A formação da comissão processante foi indicada por uma Comissão Especial de Inquérito (CEI) que investigou, no ano passado, a denúncia de tentativa de extorsão contra três assessores parlamentares e o então vereador interino Jaci Aguiar - ele ocupava a vaga do vereador Moysés Leônidas, na época secretário municipal. O relatório final da CEI, aprovado em plenário pelos vereadores, concluiu pela responsabilização dos acusados.
A decisão dos vereadores poderá sair já na próxima terça-feira, dia 23, na primeira sessão ordinária do ano. Por maioria simples (11 votos), eles poderão acatar o encaminhamento da mesa ou então rejeitá-lo, atendendo sugestão do relatório da CEI, concluído no ano passado e aprovado por unanimidade pelo Legislativo.
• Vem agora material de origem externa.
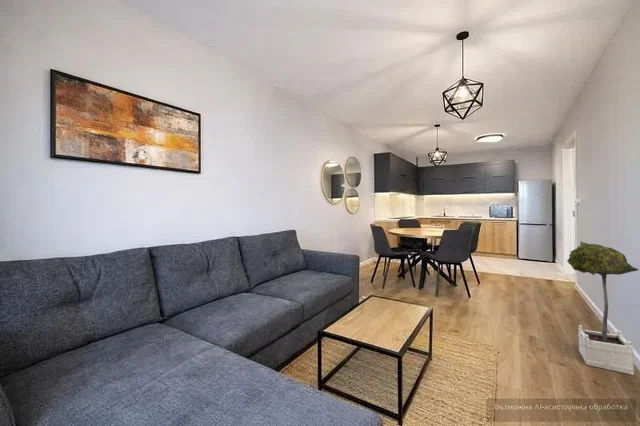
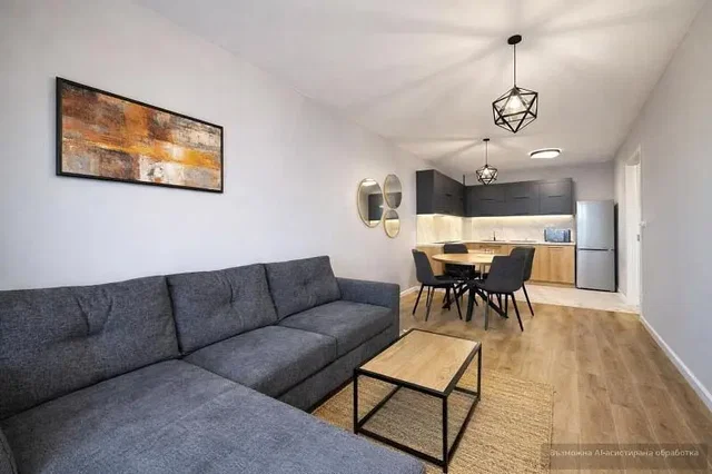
- potted tree [566,240,639,376]
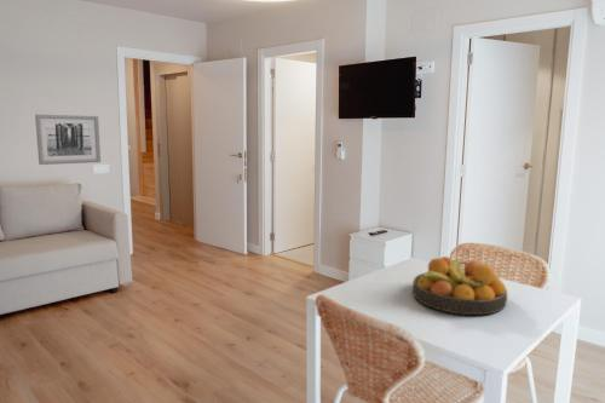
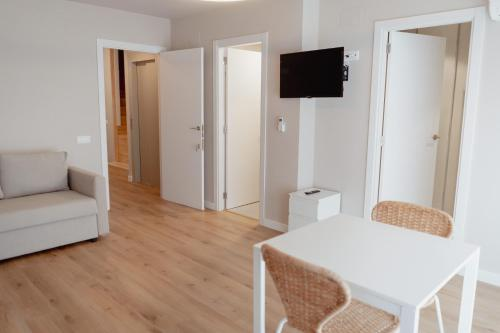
- wall art [34,114,102,166]
- fruit bowl [411,255,508,316]
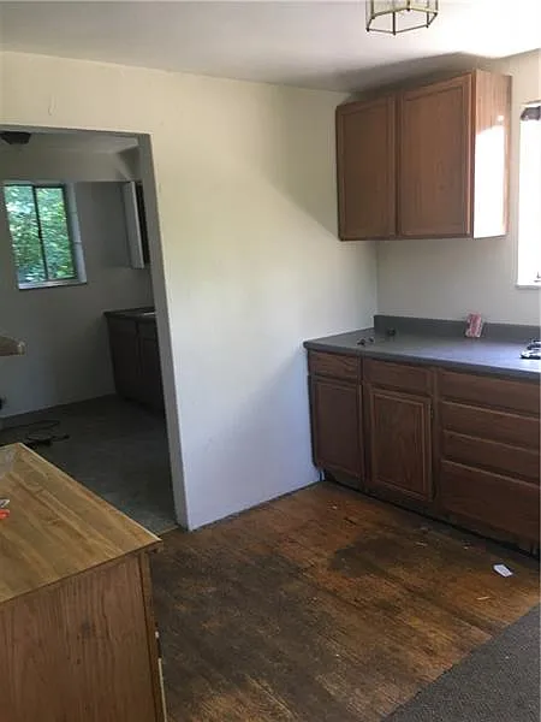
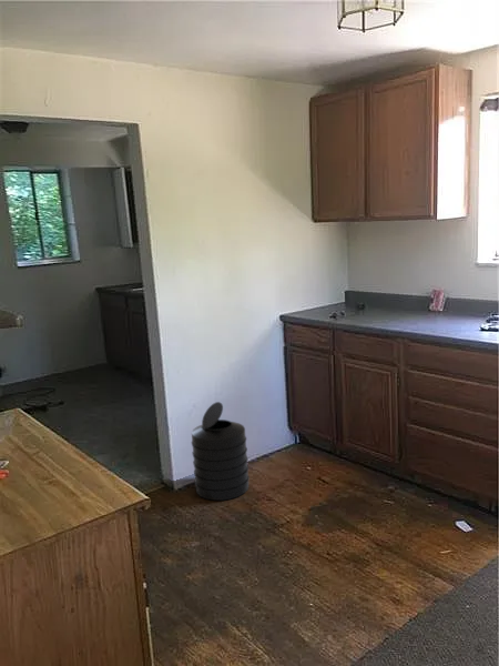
+ trash can [191,401,251,502]
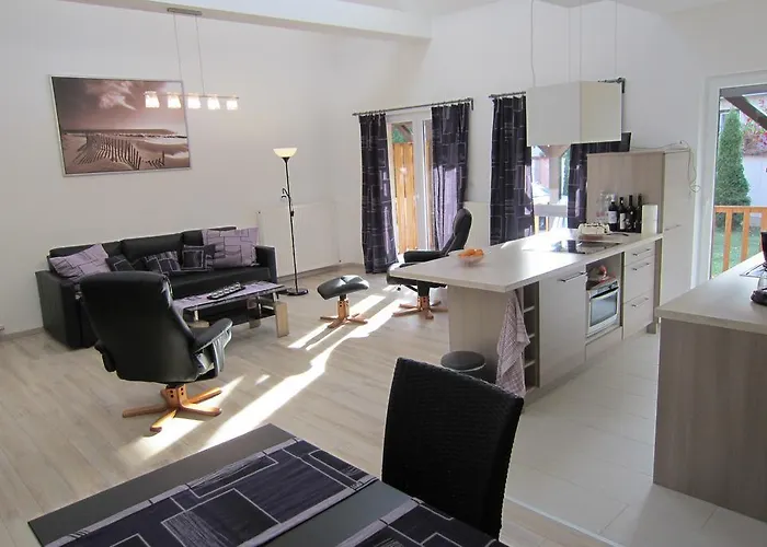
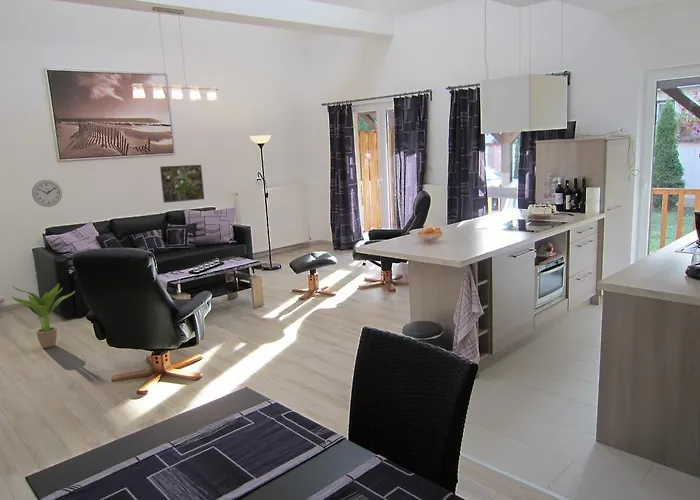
+ potted plant [11,282,76,349]
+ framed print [159,164,205,204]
+ wall clock [31,179,63,208]
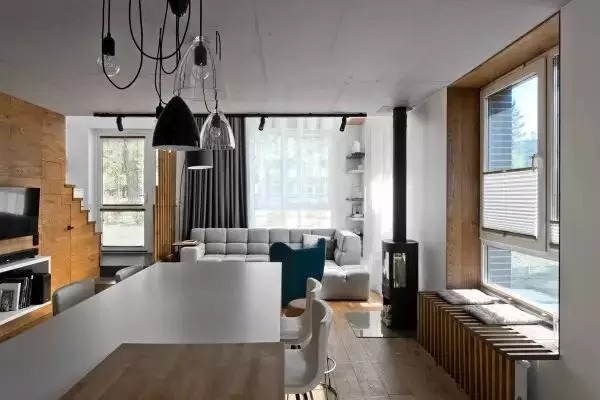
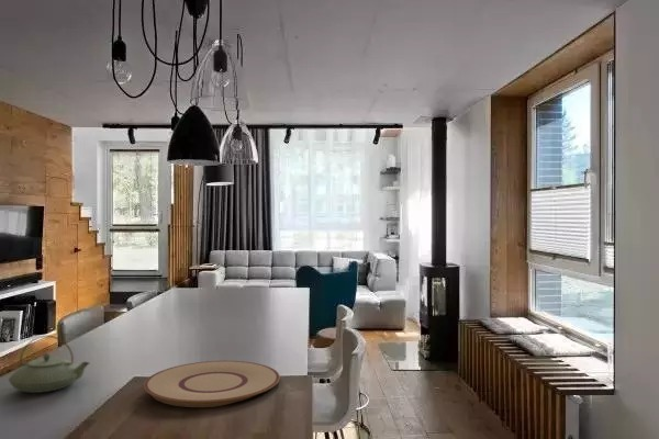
+ plate [143,360,281,408]
+ teapot [8,335,90,394]
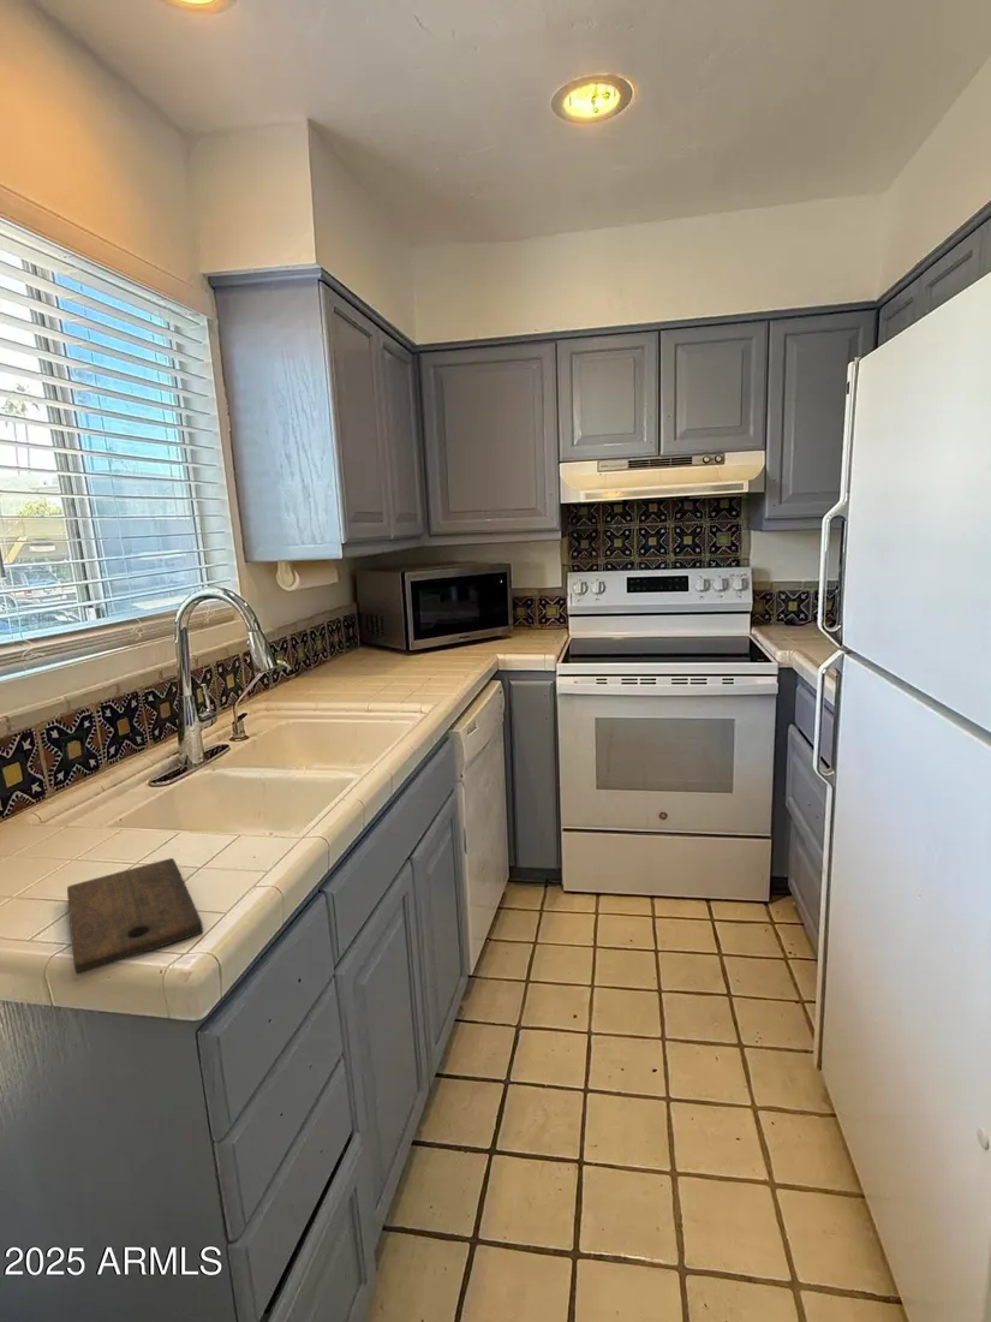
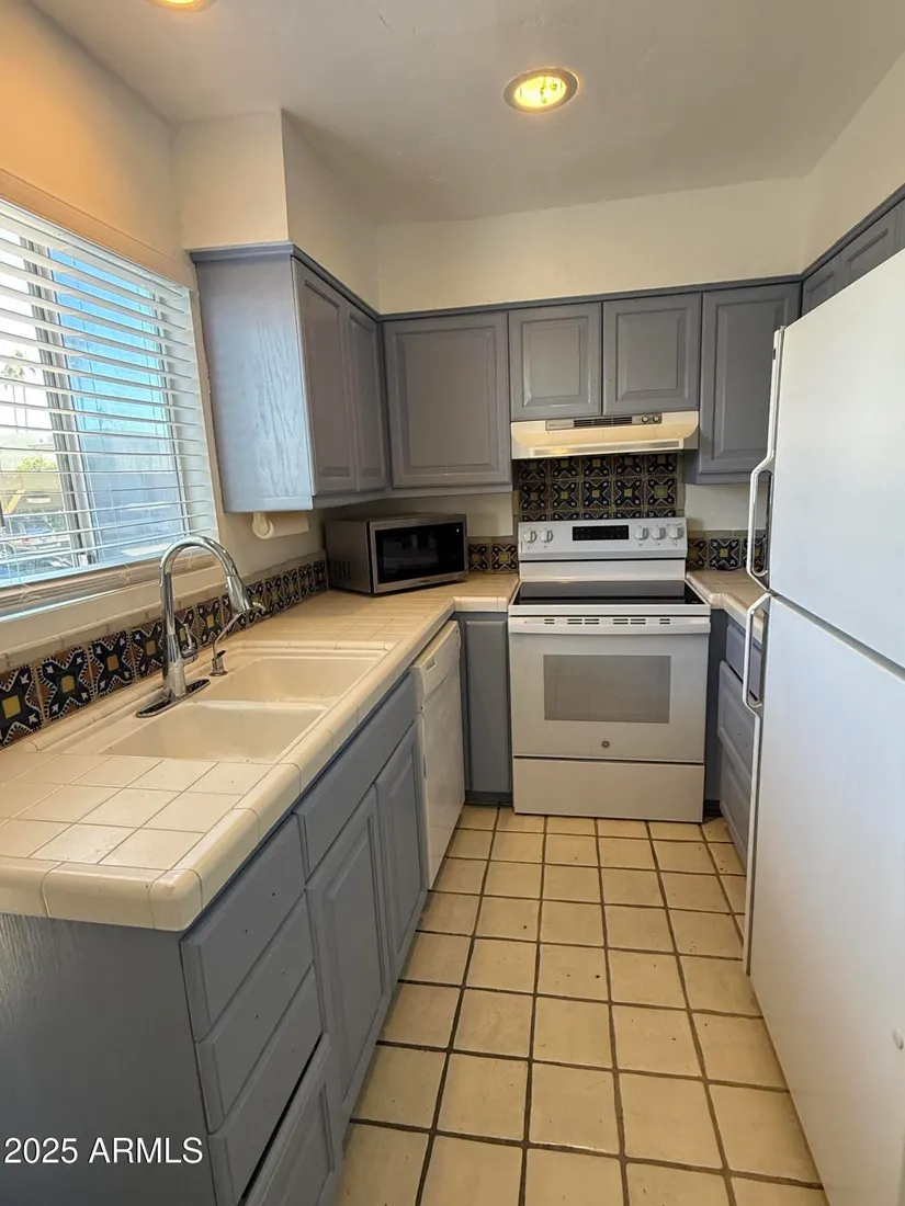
- cutting board [66,857,204,975]
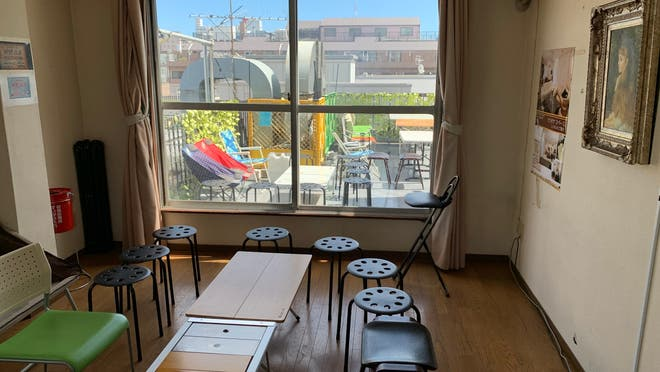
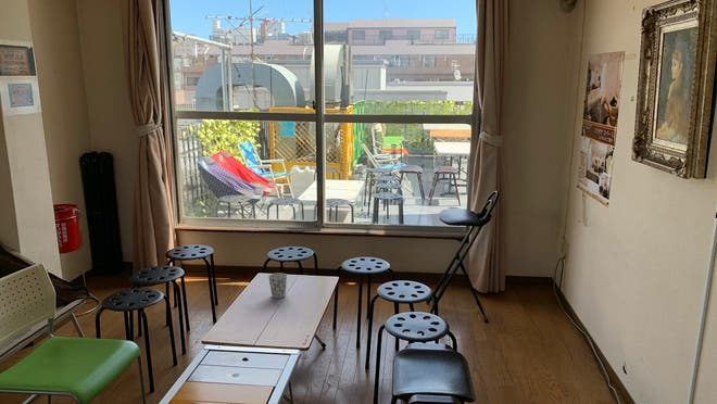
+ cup [267,272,288,299]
O vereador Renato Araújo (PPB), prefeito em exercício até dia 21 e presidente da Casa, garante que o primeiro ato da presidência será encaminhar o caso de Aguiar para o plenário. A mesa só tem o poder de conduzir o processo, provocar a discussão, diz.
Ainda segundo o vereador, após colocar a questão de Jaci Aguiar em discussão, pedirá suspensão dos trabalhos para a eleição das 10 comissões permanentes da Casa. Só depois é que o plenário decide se abrirá ou não o processo de cassação do mandato de Aguiar. O presidente da Casa observa que, caso a formação das comissões permanentes tome muito tempo, a votação sobre a comissão processante será transferida para a sessão seguinte, na quinta-feira.
Araújo justifica o encaminhamento dizendo que seria mais prudente aguardar a decisão do juiz responsável pelo processo sob pena de se cometer uma injustiça contra o vereador - mesmo que a decisão demore mais que o atual mandato. Ele teme que o vereador seja cassado na Câmara e inocentado no processo judicial. Temos que tomar cuidado. Como vereador, optaria pelo aguardo da Justiça. Mas como presidente tenho que colocar a discussão.